Berkeley’s Kinda Izakaya stands apart from the masses of expensive and overly precious izakayas in the Bay Area. (Thien Pham)

The Midnight Diners is a regular collaboration between KQED food editor Luke Tsai and graphic novelist Thien Pham. Follow them each week as they explore the hot pot restaurants, taco carts and 24-hour casino buffets that make up the Bay Area’s after-hours dining scene.

Based on vibes alone, I knew Kinda Izakaya was going to be my kind of spot the moment I walked in. The walls were papered over with manga panels and vintage-y beer posters featuring sumo wrestlers and lucky cats. Yellow Asahi beer crates had been flipped upside down to use as stools. Strings of paper lanterns and colorful little flags gave the feeling of dining outdoors in an alleyway.

I took one whiff of the smoke coming off the charcoal grill, and all of the pleasure receptors in my brain started firing.

■ **Exercise brief**
Resume the Kinda Izakaya piece after its final sentence.

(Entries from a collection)

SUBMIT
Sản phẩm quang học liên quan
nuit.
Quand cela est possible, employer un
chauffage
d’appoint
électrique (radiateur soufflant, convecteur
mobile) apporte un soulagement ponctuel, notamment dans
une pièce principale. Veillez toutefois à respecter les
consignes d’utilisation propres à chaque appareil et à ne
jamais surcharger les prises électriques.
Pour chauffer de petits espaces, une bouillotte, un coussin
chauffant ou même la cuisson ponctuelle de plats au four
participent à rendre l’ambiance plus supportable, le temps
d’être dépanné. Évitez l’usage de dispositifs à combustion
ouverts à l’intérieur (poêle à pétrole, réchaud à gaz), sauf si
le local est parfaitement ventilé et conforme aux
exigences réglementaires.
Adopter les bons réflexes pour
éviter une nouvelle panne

■ **Final answer**
Open since last summer, Kinda is Berkeley’s newest izakaya — which, broadly defined, is a kind of Japanese pub that serves food that goes well with beer and sake. It’s one of my favorite restaurant genres. But with a few notable exceptions, Bay Area restaurateurs have tended to reinterpret the izakaya to mean an upscale bar that traffics in $15 meat skewers and stingily-portioned $25 plates of raw fish — and closes well before 10 p.m., as if to add insult to injury.

What Kinda seems to understand on a molecular level is that izakaya culture is meant to be fun, a little bit boisterous and very, very casual. The restaurant is open until midnight on weekends, and at a little past 9 o’clock on a recent Friday night, the place was packed — a mix of middle-aged couples seated shoulder to shoulder at the bar and groups of twenty- and thirtysomethings chatting happily as they split a big spread of dishes. The dining room thrummed with upbeat J-pop that made you want to dance.

Illustration: View of a Japanese izakaya from outside the front window. Paper lanterns and flags are hung up both inside and out.
On weekends, Kinda is open — and lively — until midnight. (Thien Pham)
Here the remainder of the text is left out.